1/10
So bad you can't turn your head away...
22 April 2006
Warning: Spoilers
We don't have a television. We live better without the invading stream of swill. But there are times when I have a few free moments and my brain feels like jello and I just want to get passive and watch something stupid. It is when I want to watch something stupid that I miss the television just a little. Enter LikeTelevision.com – it streams old drivel from T.V.for free – and this morning I was really in need of some old drivel and even though I knew it was going to be stupid and frustrate me with its vapidness, I clicked on Beat Girl.

Oh man, you can see this one coming from a mile away – from the very first shot of the lovely Gillian Hill, who plays Jennifer, wayward adolescent, you can see the "cautionary tale of the bad sixteen year old girl who gets in trouble because of sex" steaming your way like a rusty old tank. But, well, like I said, the brain is shot this morning (only got three hours of sleep – silly me) and I had nothing better to do and so I stayed with it. Part of what kept me with it is the fact the Gillian Hill is quite the beautiful young lady and I believe she is in every scene of this movie, it being the story of a rebellious adolescent.

But please, even though this movie is from 1960, and about rebellious teens, do not confuse it as being anything like Rebel Without A Cause – which manages to hold up under the ravages of time. Beat Girl just manages to get sillier and sillier. I do not believe for one moment that a girl in the basement of a jazz club ever quipped to her boyfriend, "Oh, fade out." Hearing it actually made me laugh. It is exactly the kind of thing that a very stupid screenwriter from say, 1960, would include in a movie about rebellious teens. If there is any pleasure in this movie, it is in listening to these forced quips the kids make to one another. Some may have actually been genuine slang like "cool, man" but others like, "he's the hotdog daddy-o" I just don't buy. What we get from this movie is not what kids were actually like in 1960, but what a few creepy adult filmmakers thought they were like. Or perhaps the filmmakers knew they were not "actually" like this and they portrayed them like this to titillate the audience. Does that sound likely? Yes. Very.

So, there I was, enjoying some of the little quips in the jazz club and the coffee bar when Beat Girl's hideous attempt at a plot rears its horrible head. Watch out, spoiler coming. I'm going to wreck the ending. Avert your eyes. You never would have guessed this: Beat Girl Jeniffer's rich architect daddy brings home a new twenty-four year old, dignified, French wife that Jennifer immediately despises. Attempting to connect with her new step daughter the new French mom, Nicole, intrudes into the coffee bar & jazz club scene. Jennifer is outraged and digs up this French woman's past which includes... yes... stretch for this... come on... prostitution! Oooh, daddy is not going to stand it. He married a whore.

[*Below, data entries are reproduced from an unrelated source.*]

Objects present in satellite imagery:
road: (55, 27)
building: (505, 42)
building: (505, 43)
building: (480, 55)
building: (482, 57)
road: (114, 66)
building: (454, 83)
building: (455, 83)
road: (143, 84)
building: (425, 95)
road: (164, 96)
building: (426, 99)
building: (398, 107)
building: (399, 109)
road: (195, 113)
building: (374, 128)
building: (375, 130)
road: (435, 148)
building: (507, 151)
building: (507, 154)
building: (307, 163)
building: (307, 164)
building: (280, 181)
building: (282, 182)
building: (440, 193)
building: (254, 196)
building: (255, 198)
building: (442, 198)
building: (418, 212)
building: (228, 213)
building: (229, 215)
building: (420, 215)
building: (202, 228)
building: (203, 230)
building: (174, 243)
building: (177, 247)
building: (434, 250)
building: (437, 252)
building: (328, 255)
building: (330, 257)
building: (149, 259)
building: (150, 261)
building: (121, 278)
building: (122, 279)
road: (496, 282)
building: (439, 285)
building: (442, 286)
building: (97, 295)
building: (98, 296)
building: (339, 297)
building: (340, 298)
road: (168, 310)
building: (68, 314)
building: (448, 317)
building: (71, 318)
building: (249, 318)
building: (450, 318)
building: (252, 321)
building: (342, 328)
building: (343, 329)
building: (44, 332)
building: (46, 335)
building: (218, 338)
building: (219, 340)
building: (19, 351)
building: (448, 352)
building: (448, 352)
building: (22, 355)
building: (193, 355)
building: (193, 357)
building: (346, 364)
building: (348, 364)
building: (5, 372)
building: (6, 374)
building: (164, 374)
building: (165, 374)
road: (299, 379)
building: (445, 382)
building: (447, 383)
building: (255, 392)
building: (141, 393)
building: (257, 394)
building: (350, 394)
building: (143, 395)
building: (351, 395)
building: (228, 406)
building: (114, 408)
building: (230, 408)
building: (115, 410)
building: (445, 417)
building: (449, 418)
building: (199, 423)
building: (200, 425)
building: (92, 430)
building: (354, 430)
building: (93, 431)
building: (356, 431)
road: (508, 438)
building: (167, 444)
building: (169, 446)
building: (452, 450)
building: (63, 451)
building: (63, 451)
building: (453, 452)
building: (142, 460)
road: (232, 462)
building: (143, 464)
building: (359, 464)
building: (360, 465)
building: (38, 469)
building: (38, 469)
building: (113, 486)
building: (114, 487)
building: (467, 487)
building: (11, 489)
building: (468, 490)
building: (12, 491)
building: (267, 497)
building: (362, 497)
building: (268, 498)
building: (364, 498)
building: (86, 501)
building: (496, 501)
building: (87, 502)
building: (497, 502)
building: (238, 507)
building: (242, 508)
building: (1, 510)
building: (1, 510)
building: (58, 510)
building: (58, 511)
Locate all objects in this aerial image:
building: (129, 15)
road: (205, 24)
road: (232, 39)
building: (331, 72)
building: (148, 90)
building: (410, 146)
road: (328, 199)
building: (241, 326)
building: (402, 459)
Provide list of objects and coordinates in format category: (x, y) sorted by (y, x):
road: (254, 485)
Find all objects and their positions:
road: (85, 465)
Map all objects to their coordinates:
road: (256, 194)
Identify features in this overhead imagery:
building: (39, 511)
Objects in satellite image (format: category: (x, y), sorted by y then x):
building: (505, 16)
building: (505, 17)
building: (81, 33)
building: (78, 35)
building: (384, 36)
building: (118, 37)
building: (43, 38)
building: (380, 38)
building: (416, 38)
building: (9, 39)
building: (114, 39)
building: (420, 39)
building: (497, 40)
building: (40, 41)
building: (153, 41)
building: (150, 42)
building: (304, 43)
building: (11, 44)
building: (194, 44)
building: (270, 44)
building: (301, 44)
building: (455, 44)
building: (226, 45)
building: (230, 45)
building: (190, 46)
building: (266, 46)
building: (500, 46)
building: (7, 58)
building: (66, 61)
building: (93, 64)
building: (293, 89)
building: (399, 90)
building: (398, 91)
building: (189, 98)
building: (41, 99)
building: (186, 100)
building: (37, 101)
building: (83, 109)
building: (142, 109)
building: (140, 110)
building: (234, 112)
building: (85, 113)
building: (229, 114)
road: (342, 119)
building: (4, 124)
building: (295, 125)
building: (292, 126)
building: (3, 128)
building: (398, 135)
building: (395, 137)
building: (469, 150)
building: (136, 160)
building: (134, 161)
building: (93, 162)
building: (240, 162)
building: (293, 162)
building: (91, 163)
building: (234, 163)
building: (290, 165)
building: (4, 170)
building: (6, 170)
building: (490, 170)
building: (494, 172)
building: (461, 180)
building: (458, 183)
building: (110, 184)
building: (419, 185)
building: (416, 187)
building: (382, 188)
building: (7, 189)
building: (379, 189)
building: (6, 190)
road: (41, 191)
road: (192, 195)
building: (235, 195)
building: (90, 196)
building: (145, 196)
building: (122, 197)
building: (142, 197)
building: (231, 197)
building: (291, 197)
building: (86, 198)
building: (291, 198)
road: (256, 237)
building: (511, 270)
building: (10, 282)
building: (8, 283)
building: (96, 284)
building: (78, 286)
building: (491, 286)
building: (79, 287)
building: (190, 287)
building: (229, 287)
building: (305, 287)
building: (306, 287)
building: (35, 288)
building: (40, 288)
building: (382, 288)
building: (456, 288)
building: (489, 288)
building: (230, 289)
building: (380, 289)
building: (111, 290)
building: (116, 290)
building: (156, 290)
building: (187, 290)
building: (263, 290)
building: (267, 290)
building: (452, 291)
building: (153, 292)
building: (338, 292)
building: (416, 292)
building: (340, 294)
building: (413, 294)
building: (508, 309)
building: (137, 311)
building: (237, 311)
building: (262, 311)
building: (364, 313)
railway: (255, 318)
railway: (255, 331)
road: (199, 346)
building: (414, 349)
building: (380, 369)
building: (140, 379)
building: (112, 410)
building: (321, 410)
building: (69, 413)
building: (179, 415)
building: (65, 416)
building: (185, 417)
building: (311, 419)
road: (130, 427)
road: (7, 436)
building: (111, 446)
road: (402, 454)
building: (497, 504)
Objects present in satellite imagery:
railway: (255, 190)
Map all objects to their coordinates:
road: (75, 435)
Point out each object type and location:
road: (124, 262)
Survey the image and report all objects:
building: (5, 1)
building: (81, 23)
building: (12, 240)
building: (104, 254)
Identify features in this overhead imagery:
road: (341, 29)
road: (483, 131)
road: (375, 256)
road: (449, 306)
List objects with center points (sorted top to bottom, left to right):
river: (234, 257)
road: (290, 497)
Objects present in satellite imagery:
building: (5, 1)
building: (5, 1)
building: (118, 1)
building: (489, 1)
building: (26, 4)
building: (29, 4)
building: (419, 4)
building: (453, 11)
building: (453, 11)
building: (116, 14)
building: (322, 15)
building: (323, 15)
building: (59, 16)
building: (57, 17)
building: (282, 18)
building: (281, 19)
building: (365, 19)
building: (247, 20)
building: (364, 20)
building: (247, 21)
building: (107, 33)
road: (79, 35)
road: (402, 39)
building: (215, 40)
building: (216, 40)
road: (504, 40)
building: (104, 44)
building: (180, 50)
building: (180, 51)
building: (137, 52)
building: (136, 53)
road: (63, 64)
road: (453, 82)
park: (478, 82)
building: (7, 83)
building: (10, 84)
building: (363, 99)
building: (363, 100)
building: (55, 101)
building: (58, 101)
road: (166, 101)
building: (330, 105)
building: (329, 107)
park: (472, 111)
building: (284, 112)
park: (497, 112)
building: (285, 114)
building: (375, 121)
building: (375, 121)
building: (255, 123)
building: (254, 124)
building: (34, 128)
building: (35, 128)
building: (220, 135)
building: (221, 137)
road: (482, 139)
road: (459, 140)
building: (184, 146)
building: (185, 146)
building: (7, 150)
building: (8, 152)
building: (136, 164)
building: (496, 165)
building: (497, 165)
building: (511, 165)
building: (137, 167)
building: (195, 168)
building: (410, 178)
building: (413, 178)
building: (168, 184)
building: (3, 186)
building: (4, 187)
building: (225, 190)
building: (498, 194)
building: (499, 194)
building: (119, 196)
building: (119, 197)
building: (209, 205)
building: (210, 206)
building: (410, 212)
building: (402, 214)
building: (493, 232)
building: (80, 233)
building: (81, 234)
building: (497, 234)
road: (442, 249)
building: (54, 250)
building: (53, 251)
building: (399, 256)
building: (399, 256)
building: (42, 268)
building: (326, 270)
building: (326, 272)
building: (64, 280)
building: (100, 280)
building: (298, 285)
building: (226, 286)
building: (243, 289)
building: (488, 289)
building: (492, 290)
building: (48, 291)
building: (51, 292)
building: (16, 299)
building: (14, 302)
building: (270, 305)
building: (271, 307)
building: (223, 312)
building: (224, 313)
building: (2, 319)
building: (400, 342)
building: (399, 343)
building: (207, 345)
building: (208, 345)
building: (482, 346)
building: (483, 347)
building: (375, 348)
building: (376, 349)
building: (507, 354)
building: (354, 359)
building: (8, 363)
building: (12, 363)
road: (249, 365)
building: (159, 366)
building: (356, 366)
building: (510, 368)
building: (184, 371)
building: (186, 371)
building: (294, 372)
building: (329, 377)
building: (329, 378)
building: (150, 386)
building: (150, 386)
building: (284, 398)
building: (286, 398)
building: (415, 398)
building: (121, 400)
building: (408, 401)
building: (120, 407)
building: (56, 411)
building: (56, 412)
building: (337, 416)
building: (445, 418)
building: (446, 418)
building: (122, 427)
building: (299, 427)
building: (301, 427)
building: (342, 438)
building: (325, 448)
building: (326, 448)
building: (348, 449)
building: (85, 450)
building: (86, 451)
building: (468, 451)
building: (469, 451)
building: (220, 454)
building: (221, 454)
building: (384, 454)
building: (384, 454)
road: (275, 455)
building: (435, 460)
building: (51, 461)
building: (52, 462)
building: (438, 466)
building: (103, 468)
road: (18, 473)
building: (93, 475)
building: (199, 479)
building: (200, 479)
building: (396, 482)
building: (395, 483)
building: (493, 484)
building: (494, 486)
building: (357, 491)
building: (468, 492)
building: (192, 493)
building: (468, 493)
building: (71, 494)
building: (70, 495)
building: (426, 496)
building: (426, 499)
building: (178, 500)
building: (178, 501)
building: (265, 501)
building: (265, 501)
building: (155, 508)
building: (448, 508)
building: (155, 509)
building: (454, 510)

Yes... it really is that bad.

The only face you might recognize in this movie is the face of a very young Christopher Lee, who plays a strip club owner who would like nothing more than to corrupt our lovely Gillian Hill and lead her into a good decade of stripping on stage before dumping her like used trash. If you don't know who Christopher Lee is then you never saw many great and creepy Dracula movies from the 1970s.

So... hmmm... let me recap: crummy acting, no script, ridiculous characterization, no plot... what's left? Ahh Cinematography... um, think Ed Wood. How about the score and soundtrack? How about not. Stupid. Maybe there were a couple rockabilly knockoffs in there but at that point in the movie I was shoving my cat into my ear to stop the pain of listening.

Dumbest gag in the movie: a kid falls asleep while drumming "to set the world record" and the last girl watching him walks off, quipping, "Well, not this time." What? Everything about this movie is stupid. Oh, and here's the ending I promised to wreck: It's a happy ending in which Jennifer is hugging the French woman and daddy and they are all one big happy family after the wicked Christopher Lee gets stabbed by some tramp.

I am pleased to be recording my thoughts about this movie because in five minutes I will have no recollection of it.

The history in my web browser will show trace signs that I watched it. I did a Google search for Gillian Hill and found out that she labored in the shadow of Bridgette Bardot but never achieved real stardom. Gillian made five albums that are remembered by French websites. No hits. In the 80s she disappeared due to an illness and when she reappeared she was married to the manager of the Scorpions. There is no Wikipedia entry for her and I believe there should be because she is a stunning little vixen in Beat Girl—and the only good thing about this movie—and I do NOT mean her acting.